The only difference (in non-.so files) That was pretty much my question in #155 , are we sure there the backend available at the build time doesn't impact the generated .so files?
All .so
files were different between the two builds, even those not related to backends. I’m assuming that a timestamp is embedded in the files. However, there’s no .so
file related to the Qt backends anyway, everything appears to be in pure Python. And I did verify that it works to install PyQt/PySide/PySide2 afterwards, so I think we’re good.
If I interpret the setup routines in matplotlib 2.2.2 correctly, then the only extension for which an .so
is compiled is GTKAgg and and that one is deprecated and was removed recently.
Wouldn't that mean that even if PyQt5 is installed, the default backend will still be Tk, so users would need to modify their code to use PyQt5 backend?
Yes, this is correct. I noticed that, too. Note that this problem exists no matter how the package is split: Even a matplotlib-core
package would need to come with a matplotlibrc
configuration file that sets a backend that is not Qt.
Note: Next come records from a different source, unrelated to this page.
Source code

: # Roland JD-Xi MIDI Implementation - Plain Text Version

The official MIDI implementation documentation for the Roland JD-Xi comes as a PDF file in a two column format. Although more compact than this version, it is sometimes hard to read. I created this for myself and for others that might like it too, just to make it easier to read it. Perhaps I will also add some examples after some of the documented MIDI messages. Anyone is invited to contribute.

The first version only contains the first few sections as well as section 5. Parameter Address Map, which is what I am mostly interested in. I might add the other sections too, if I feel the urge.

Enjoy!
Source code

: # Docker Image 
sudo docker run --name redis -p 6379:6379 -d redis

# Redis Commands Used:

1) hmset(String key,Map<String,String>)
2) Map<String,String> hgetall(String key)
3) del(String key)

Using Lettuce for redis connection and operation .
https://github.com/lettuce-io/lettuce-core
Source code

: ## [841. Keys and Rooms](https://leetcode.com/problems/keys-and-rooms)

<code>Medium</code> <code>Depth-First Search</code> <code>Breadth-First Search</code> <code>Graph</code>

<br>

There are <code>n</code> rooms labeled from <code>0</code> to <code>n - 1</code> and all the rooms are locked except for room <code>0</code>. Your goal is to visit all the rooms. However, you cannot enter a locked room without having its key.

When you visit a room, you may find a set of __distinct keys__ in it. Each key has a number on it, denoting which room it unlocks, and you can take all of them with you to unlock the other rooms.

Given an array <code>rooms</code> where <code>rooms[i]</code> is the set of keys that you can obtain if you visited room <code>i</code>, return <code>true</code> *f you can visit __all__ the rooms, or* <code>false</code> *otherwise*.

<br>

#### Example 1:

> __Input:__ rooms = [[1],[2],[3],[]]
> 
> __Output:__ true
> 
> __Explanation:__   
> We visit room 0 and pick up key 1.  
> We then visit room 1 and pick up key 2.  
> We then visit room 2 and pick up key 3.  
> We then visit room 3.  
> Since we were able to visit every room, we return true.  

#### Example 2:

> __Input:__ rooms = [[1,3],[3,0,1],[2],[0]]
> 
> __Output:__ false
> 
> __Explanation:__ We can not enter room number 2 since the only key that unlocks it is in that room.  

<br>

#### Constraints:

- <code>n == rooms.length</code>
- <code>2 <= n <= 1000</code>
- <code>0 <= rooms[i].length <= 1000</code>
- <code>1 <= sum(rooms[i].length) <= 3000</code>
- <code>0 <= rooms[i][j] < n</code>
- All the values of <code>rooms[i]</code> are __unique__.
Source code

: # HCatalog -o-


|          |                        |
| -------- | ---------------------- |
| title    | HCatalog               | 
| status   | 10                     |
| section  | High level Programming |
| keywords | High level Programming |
A matplotlib-qt
that has matplotlib-core
as a dependency would not be able to override it.
The python3-matplotlib
package in Ubuntu 18.04 sets TkAgg as default backend, by the way.
Probably overestimated but that could be of the order of 33k / 2.4M ~ 1.3% -- possibly low enough to ignore.
Thanks for looking into these statistics! I have to admit I’m biased as I only ever use matplotlib non-interactively or within Jupyter notebooks, but I would also say this is acceptable.
Thanks for investigating this @marcelm !
Wouldn't that mean that even if PyQt5 is installed, the default backend will still be Tk Yes, this is correct. I noticed that, too. Note that this problem exists no matter how the package is split.
This is problematic IMO: maybe patching setup.py
in
to use Qt5 by default, then if it's not found let matplotlib fall back to Qt4, Pyside, Tk, etc using it's backend detection mechanism could be a solution?
The matplotlibrc
typically lives in the user's home directory (though it can live other places as well. So users should be able to easily override the default backend this way. Not to mention, user codes can already run matplotlib.use
to change this.
ref: https://matplotlib.org/users/customizing.html#the-matplotlibrc-file
both qt and wx are pretty darn large
I can talk about wx. The reason why those binaries are so large in Conda Forge, is because by default the build is a debug build. While building it, I disable the debug flag. See https://github.com/AnacondaRecipes/wxpython-feedstock/blob/4.0.2/recipe/0003-Don-t-enable-debug-info-for-all-builds.patch . The binaries on defaults are half the size compared to the ones in conda-forge and the tarball size is less than one-third.
Opened an issue: https://github.com/conda-forge/wxpython-feedstock/issues/21
It would be great to split this recipe into several meta-packages. That way, matplotlib doesn't have to depend on tk / qt etc. in the same way that jupyter doesn't pull in all of the dependencies needed for the notebook.